Stored rows
..........

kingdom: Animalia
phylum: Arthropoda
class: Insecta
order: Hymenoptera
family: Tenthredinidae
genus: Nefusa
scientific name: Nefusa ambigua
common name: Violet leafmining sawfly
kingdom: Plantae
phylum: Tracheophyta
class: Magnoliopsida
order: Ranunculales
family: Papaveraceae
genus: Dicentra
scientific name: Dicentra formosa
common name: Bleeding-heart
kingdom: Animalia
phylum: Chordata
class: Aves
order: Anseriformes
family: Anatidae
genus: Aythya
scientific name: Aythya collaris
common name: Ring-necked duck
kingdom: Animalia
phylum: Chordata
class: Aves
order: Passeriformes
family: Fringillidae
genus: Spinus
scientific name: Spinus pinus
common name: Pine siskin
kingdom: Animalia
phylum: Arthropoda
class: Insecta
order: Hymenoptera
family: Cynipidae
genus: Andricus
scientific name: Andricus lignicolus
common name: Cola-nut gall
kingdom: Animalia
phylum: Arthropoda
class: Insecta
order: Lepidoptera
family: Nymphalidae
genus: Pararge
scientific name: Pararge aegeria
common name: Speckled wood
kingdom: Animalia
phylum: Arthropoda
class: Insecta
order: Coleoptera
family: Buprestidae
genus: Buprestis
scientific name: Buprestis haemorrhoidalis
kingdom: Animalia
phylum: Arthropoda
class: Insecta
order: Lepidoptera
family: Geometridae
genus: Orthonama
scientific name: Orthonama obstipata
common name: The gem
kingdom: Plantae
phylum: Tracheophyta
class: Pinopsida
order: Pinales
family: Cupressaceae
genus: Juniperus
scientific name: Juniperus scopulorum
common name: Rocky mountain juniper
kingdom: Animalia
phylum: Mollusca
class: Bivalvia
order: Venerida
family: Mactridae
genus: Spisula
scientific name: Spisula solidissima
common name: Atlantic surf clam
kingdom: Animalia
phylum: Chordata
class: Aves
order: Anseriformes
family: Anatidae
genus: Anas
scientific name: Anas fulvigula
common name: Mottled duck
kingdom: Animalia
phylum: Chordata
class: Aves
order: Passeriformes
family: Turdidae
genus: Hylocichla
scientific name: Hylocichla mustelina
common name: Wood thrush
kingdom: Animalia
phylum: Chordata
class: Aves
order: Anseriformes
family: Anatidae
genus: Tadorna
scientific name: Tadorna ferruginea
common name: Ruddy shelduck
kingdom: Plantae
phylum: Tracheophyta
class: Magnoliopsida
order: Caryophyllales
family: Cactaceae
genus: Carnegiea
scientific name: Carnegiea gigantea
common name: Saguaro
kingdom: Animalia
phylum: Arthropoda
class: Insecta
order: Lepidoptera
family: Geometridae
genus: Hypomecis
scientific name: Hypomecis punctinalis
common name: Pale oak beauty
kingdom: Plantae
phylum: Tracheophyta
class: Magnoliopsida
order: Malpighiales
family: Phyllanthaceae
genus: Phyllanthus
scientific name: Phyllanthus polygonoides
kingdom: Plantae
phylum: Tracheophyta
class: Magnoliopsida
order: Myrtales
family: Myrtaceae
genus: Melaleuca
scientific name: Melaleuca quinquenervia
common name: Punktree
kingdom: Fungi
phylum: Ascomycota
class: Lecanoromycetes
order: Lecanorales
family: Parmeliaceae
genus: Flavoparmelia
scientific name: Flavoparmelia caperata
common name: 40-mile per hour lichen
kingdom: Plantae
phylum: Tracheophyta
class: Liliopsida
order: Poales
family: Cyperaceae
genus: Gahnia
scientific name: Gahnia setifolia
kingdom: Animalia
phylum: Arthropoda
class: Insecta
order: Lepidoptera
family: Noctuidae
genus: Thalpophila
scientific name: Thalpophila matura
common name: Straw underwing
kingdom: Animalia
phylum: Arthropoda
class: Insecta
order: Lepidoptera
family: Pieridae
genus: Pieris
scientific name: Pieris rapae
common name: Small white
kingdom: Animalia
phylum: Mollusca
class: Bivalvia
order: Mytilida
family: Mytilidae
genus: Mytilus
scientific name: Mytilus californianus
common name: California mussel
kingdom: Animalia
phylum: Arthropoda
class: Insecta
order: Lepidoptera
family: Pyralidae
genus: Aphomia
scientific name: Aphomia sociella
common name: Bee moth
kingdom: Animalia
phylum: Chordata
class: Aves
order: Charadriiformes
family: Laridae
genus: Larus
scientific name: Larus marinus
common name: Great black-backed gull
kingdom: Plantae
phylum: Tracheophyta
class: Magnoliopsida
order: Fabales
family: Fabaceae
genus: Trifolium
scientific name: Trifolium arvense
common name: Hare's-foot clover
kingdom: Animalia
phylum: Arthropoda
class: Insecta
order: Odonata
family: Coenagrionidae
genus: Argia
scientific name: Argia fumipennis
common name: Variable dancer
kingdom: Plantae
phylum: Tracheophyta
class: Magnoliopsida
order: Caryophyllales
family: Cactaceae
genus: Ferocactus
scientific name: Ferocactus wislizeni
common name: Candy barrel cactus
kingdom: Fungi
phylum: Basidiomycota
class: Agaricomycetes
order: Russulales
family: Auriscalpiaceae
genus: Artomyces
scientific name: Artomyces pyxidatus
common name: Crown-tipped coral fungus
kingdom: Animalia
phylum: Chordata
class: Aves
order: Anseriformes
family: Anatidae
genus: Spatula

..........

Aim
Copy out everything from the start of the records down to and including the line that contains "scientific name: Pararge aegeria", reproducing each line exactly.

Finished exercise
kingdom: Animalia
phylum: Arthropoda
class: Insecta
order: Hymenoptera
family: Tenthredinidae
genus: Nefusa
scientific name: Nefusa ambigua
common name: Violet leafmining sawfly
kingdom: Plantae
phylum: Tracheophyta
class: Magnoliopsida
order: Ranunculales
family: Papaveraceae
genus: Dicentra
scientific name: Dicentra formosa
common name: Bleeding-heart
kingdom: Animalia
phylum: Chordata
class: Aves
order: Anseriformes
family: Anatidae
genus: Aythya
scientific name: Aythya collaris
common name: Ring-necked duck
kingdom: Animalia
phylum: Chordata
class: Aves
order: Passeriformes
family: Fringillidae
genus: Spinus
scientific name: Spinus pinus
common name: Pine siskin
kingdom: Animalia
phylum: Arthropoda
class: Insecta
order: Hymenoptera
family: Cynipidae
genus: Andricus
scientific name: Andricus lignicolus
common name: Cola-nut gall
kingdom: Animalia
phylum: Arthropoda
class: Insecta
order: Lepidoptera
family: Nymphalidae
genus: Pararge
scientific name: Pararge aegeria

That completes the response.